> WORK TO BE COMPLETED:
In the entries below, find the line containing "index pip: (428, 121)". Write out that line and all lines after it, exactly, and nothing else.

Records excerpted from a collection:
+-------+

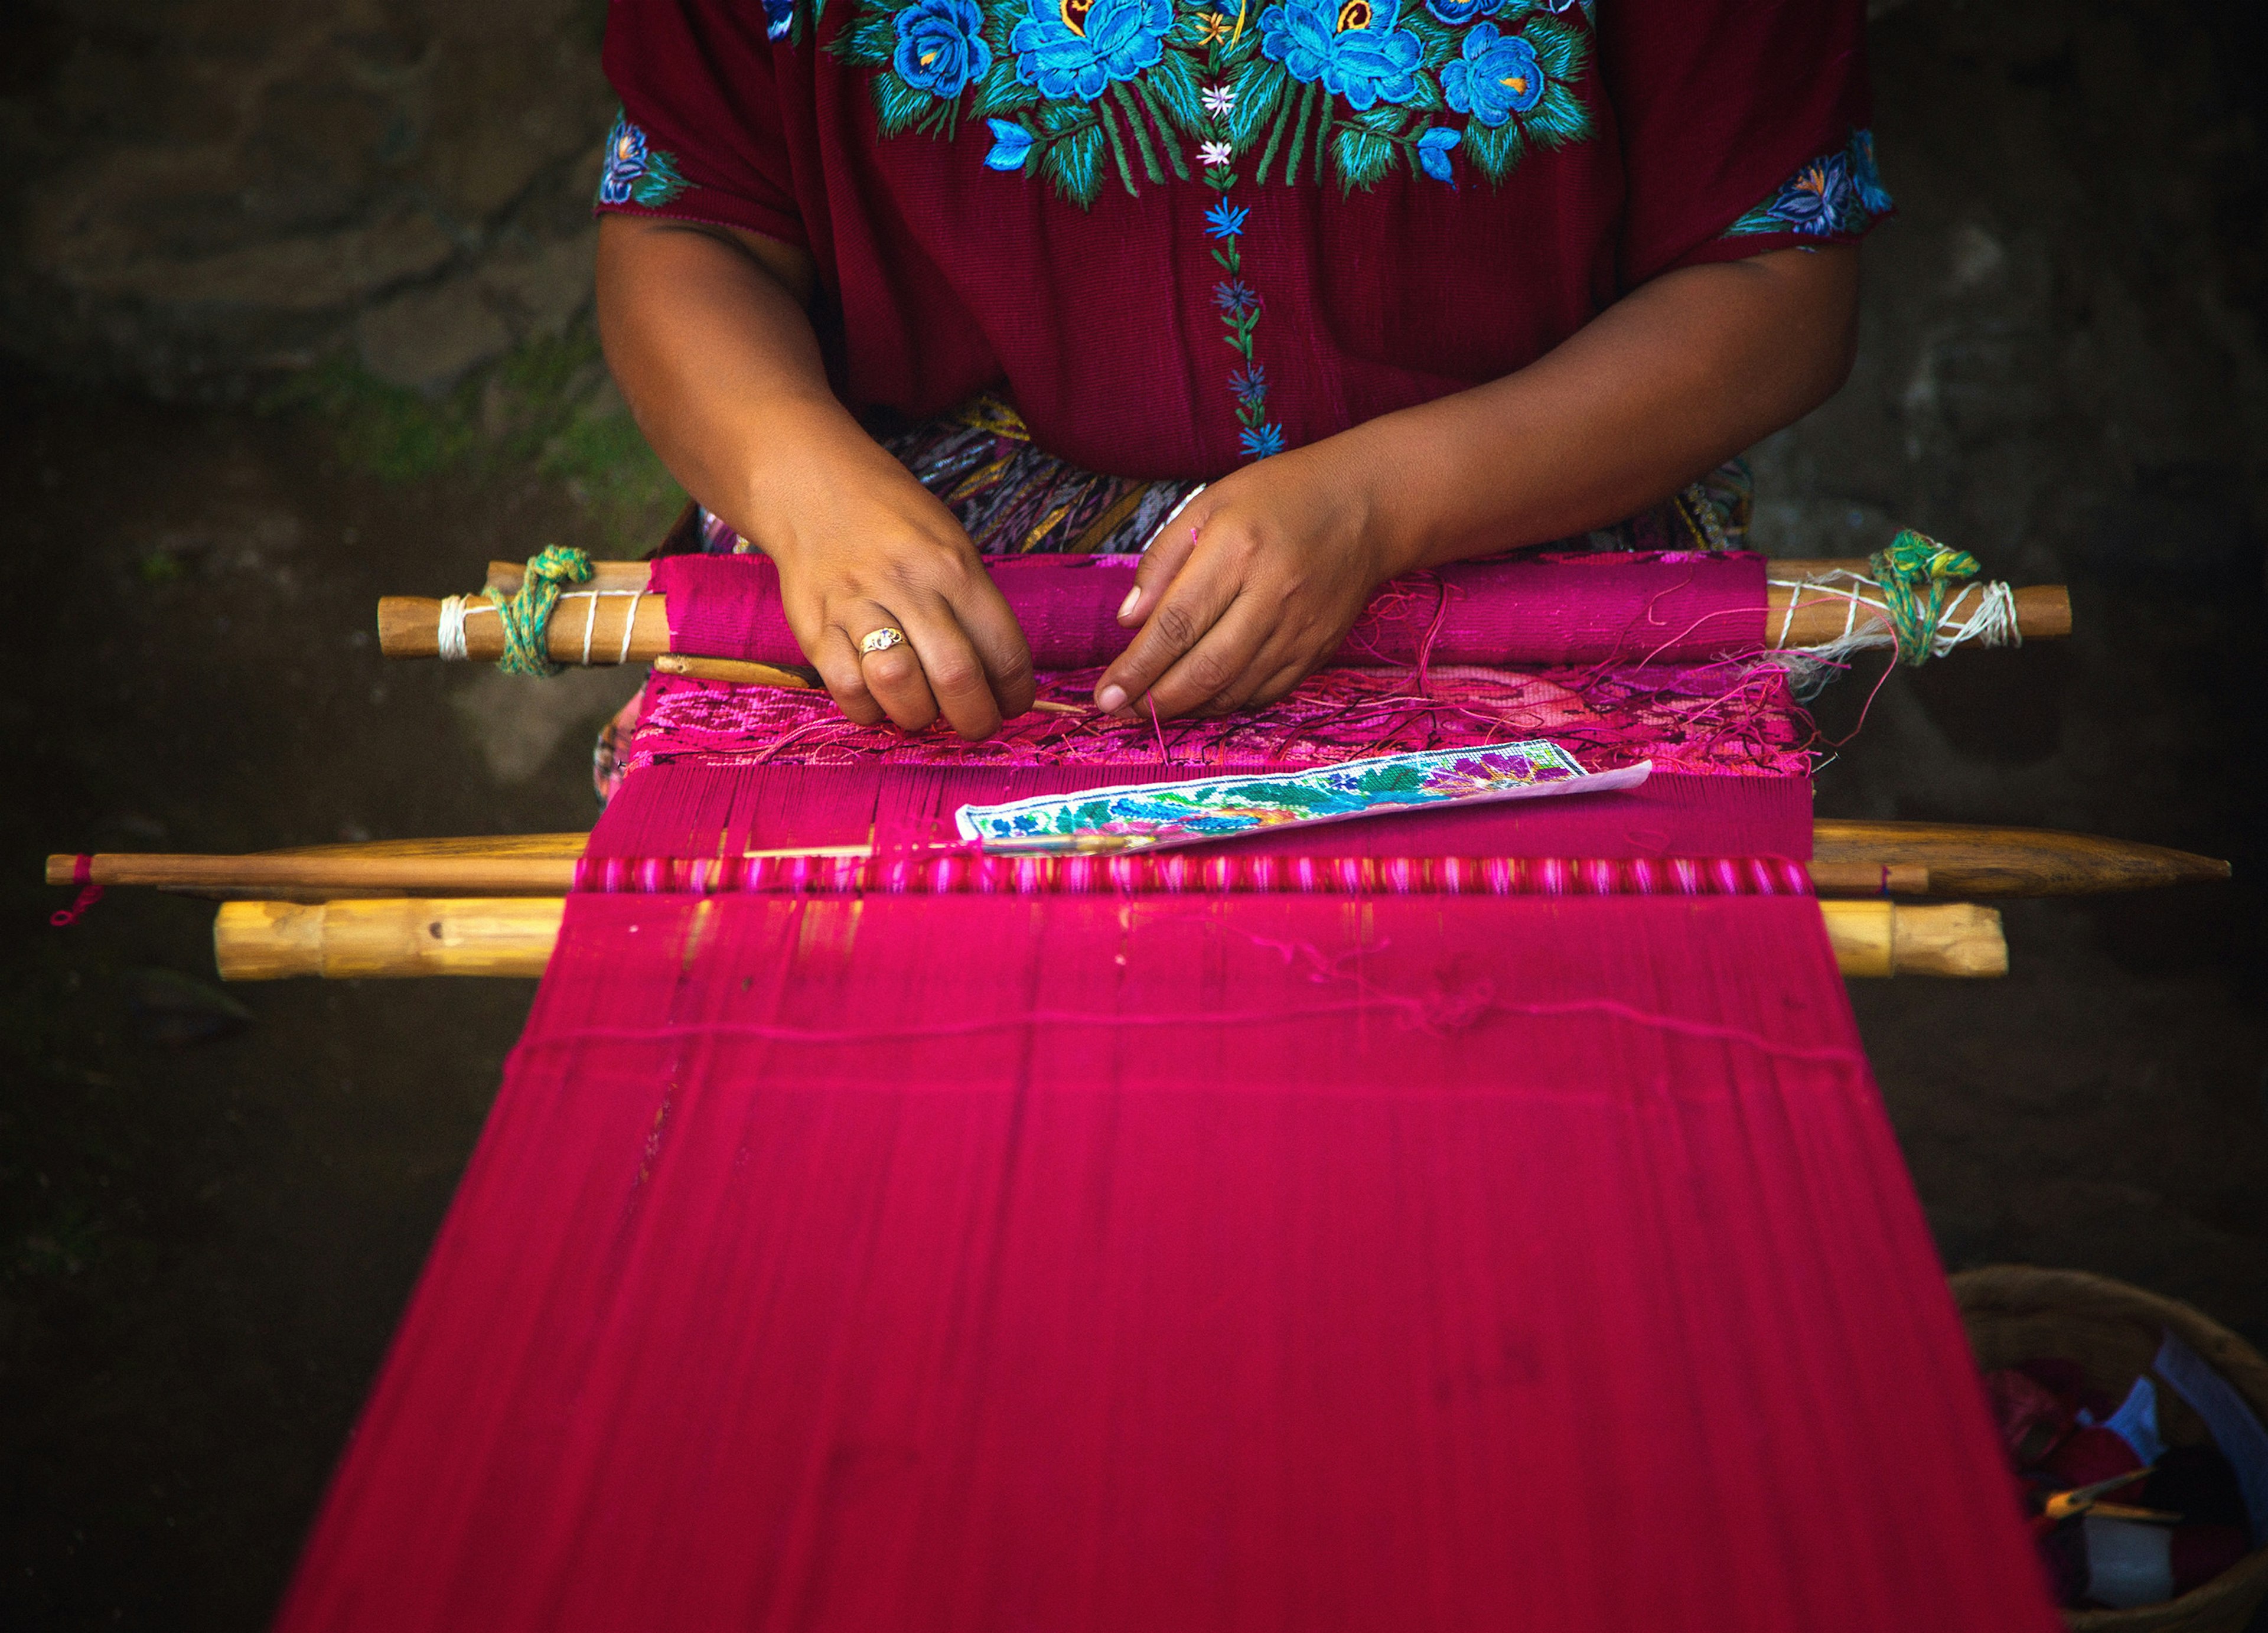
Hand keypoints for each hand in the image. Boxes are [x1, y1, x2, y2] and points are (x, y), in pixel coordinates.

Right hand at [751, 434, 1035, 737]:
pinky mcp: (813, 625)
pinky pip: (848, 689)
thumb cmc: (896, 525)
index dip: (1015, 695)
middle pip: (956, 675)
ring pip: (898, 686)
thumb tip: (1000, 682)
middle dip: (974, 719)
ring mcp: (856, 604)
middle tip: (973, 724)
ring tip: (922, 710)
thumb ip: (974, 608)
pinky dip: (869, 709)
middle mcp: (907, 583)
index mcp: (953, 566)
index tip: (1010, 705)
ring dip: (919, 716)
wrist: (811, 487)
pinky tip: (878, 698)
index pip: (1003, 650)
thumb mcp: (951, 546)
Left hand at [1093, 445, 1403, 719]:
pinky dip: (1228, 702)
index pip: (1176, 624)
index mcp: (1238, 549)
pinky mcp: (1319, 648)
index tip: (1105, 694)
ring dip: (1188, 707)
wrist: (1366, 506)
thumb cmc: (1279, 497)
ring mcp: (1301, 627)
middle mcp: (1273, 594)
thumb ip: (1163, 560)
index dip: (1137, 667)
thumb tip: (1129, 621)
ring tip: (1152, 706)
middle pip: (1206, 668)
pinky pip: (1266, 692)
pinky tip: (1202, 696)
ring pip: (1236, 689)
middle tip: (1120, 711)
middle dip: (1156, 699)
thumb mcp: (1210, 504)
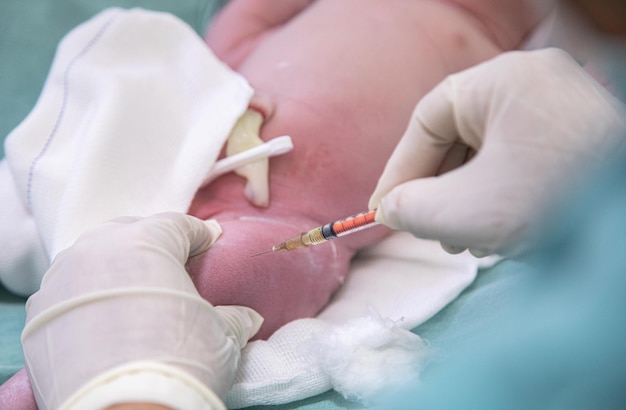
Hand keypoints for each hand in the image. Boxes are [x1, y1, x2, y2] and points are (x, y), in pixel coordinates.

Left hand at [22, 213, 262, 409]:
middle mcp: (98, 249)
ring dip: (114, 267)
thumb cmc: (181, 363)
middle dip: (152, 243)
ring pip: (92, 257)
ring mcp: (63, 278)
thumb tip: (248, 318)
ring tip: (132, 292)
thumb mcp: (222, 336)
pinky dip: (85, 296)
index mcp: (147, 242)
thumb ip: (234, 317)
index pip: (177, 225)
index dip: (198, 234)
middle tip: (170, 266)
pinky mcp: (40, 312)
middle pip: (129, 231)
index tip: (208, 243)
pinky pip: (66, 291)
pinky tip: (101, 318)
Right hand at [369, 48, 625, 256]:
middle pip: (459, 139)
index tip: (383, 210)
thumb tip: (391, 210)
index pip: (428, 121)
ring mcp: (561, 109)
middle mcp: (534, 83)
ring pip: (489, 155)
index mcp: (503, 79)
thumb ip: (412, 208)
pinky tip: (501, 233)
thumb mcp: (465, 210)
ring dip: (468, 201)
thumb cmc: (558, 206)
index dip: (399, 170)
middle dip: (438, 193)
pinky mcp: (579, 138)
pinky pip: (521, 162)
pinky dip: (501, 197)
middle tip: (427, 232)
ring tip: (467, 243)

+-------+

> FINAL ANSWER:
index pip: (428, 121)
ring mcp: (561, 109)
middle mcp: (534, 83)
ring pip: (489, 155)
index mcp: (503, 79)
thumb ip: (412, 208)
pinky tip: (501, 233)
thumb mcp: (465, 210)
ring dip: (468, 201)
thumb cmc: (558, 206)
index dip: (399, 170)
middle dip: (438, 193)
pinky mcp: (579, 138)
pinky pip: (521, 162)
pinky dip: (501, 197)
middle tip: (427, 232)
ring tip: (467, 243)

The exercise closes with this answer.